Red Wine & Oregano Beef Stew
- 250g minced beef, prepared with:
- 1 tbsp of corn flour
- 1 tsp of balsamic vinegar
- 1 tbsp olive oil
- 1 knob of butter
- 1 onion, peeled and diced
- 1 carrot, peeled and diced
- 1 potato, peeled and diced
- half a green pepper, chopped
- 1 red chilli, seeds removed and finely chopped
- 2 cloves of garlic, peeled and minced
- half mug of beef or vegetable stock
- quarter mug of red wine
- 2 tbsp of dark soy sauce
- a pinch of dried oregano
- sea salt and freshly ground black pepper
- a pinch of fresh coriander leaves
- Put the oil and knob of butter into a hot wok. TIP! This is to prevent the butter from burning to brown.
- Add the onion and green pepper, and fry till they start to shrivel a little.
- Toss in the carrot and potato.
- Together with the garlic and chilli, wine and stock, get the minced beef in.
- Add the dark soy sauce too.
- Season generously with freshly ground black pepper, and just a little salt, according to taste.
- Don’t forget the pinch of dried oregano.
- Bring to a boil, place a lid on top and lower the heat to a simmer.
- Let it stay on the stove for 15 minutes, checking every 5 minutes or so that it doesn’t dry up. If it’s too dry for your liking, add water in small quantities till you get the consistency you want. Be sure to add salt if necessary.
- Serve with fresh coriander leaves on top.

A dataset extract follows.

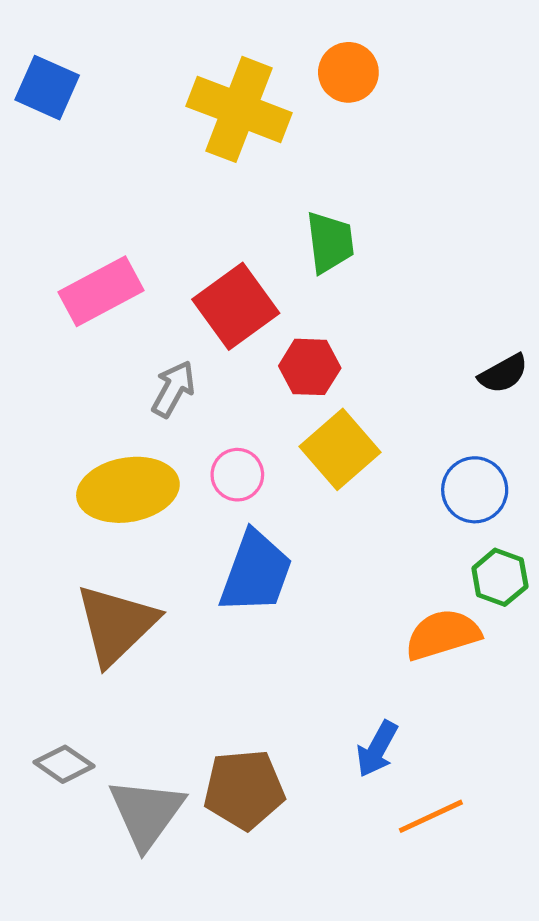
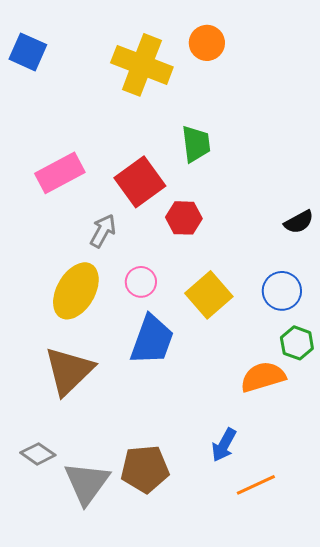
yellow square: (340, 449) -> (209, 295), moved
yellow ellipse: (128, 490) -> (76, 291), turned -50

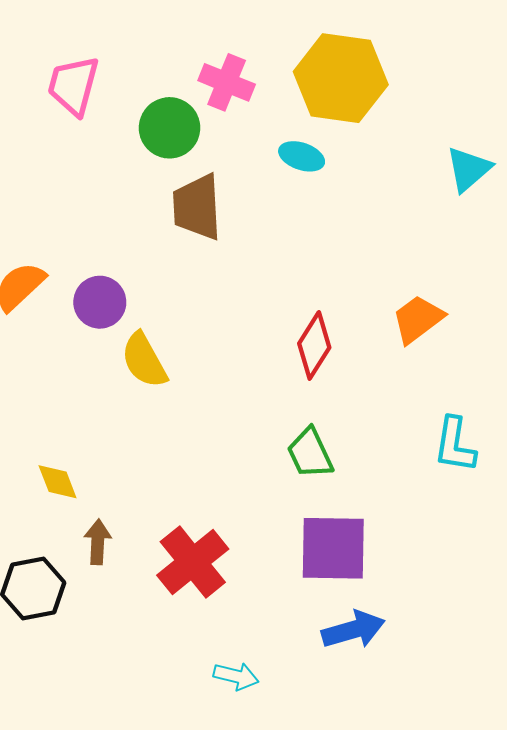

Greece really does make a special place in my heart warm, especially it’s food. You can’t blame me, the Greek really know how to do their meat. One in particular I have an absolutely soft spot for is Souvlaki.

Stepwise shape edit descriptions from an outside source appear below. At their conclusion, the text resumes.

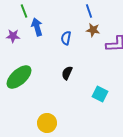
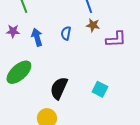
blue arrow: (37, 27) -> (37, 37), moved
black semicircle: (67, 73) -> (59, 88), moved, size x1.6

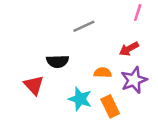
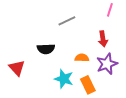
red arrow: (129, 49) -> (103, 39), turned -70
red triangle: (34, 85) -> (17, 68), moved

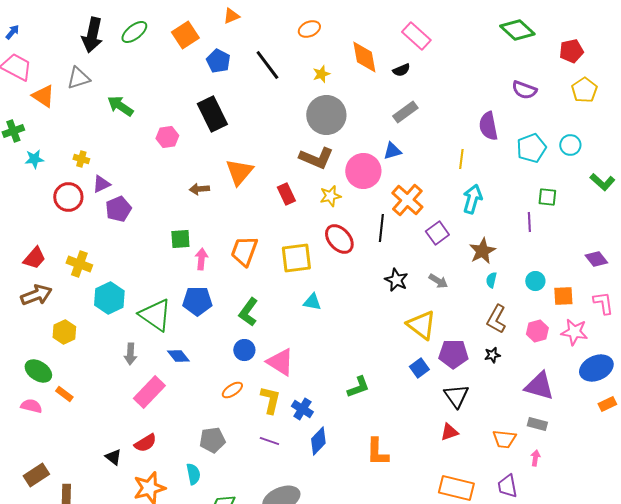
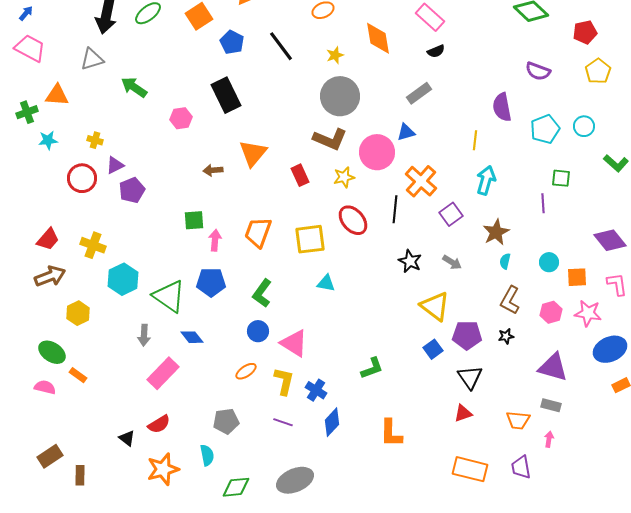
black semicircle: (401, 70) -> (436, 51), moved
orange triangle: (43, 96) -> (57, 95), moved, turned -30
purple diamond: (596, 259) -> (610, 240), size x1.4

“Souvlaki (Greek: Σουβλάκι) is a popular Greek fast food consisting of small pieces of meat and sometimes vegetables grilled on a skewer. It may be served on the skewer for eating out of hand, in a pita sandwich with garnishes and sauces, or on a dinner plate, often with fried potatoes. The meat is traditionally lamb in Greece and Cyprus, or in modern times increasingly pork due to the lower cost. In other countries and for tourists, souvlaki may be made with other meats such as beef, chicken and sometimes fish (especially swordfish). The word souvlaki is a diminutive of (σούβλα) souvla ‘skewer’, itself borrowed from Latin subula.”

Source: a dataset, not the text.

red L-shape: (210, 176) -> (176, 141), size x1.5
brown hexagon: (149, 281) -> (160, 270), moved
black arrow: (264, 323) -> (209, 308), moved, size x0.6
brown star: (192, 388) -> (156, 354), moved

I got this recipe from The Meatwave, but didn’t have all the right ingredients, so I made a couple of subtitutions and hoped for the best.
For the marinade:
- 1/2 cup olive oil
- 1 red onion, finely chopped
- 2 garlic cloves, minced
- 4 tablespoons fresh lemon juice
- 2 tablespoons balsamic vinegar
- 2 teaspoons oregano
- 1 teaspoon salt
- 1/2 teaspoon ground black pepper
Other stuff you need:
- 600g pork loin, cut into inch cubes
- Wooden skewers, soaked in water for 30 minutes before use
- Slice of lemon
- Red onion, sliced
- Fresh rocket leaves
Preparation and cooking:
- Made with your everyday condiments, pour the marinate into ziplock with the pork cubes. Make sure all pieces get a lick of the marinate. Let it sit in the fridge overnight.
- Instead of using a charcoal grill, I did it in the oven, which isn’t as good ‘cos you don’t get that kickass smokiness. But I had to make do.
- After skewering the cubes, grill for about 15 minutes in total at 200°C. Turning them around every once in a while.
- Let them rest for about 5 minutes before gobbling. Serve with a slice of lemon, sliced red onion and fresh rocket leaves.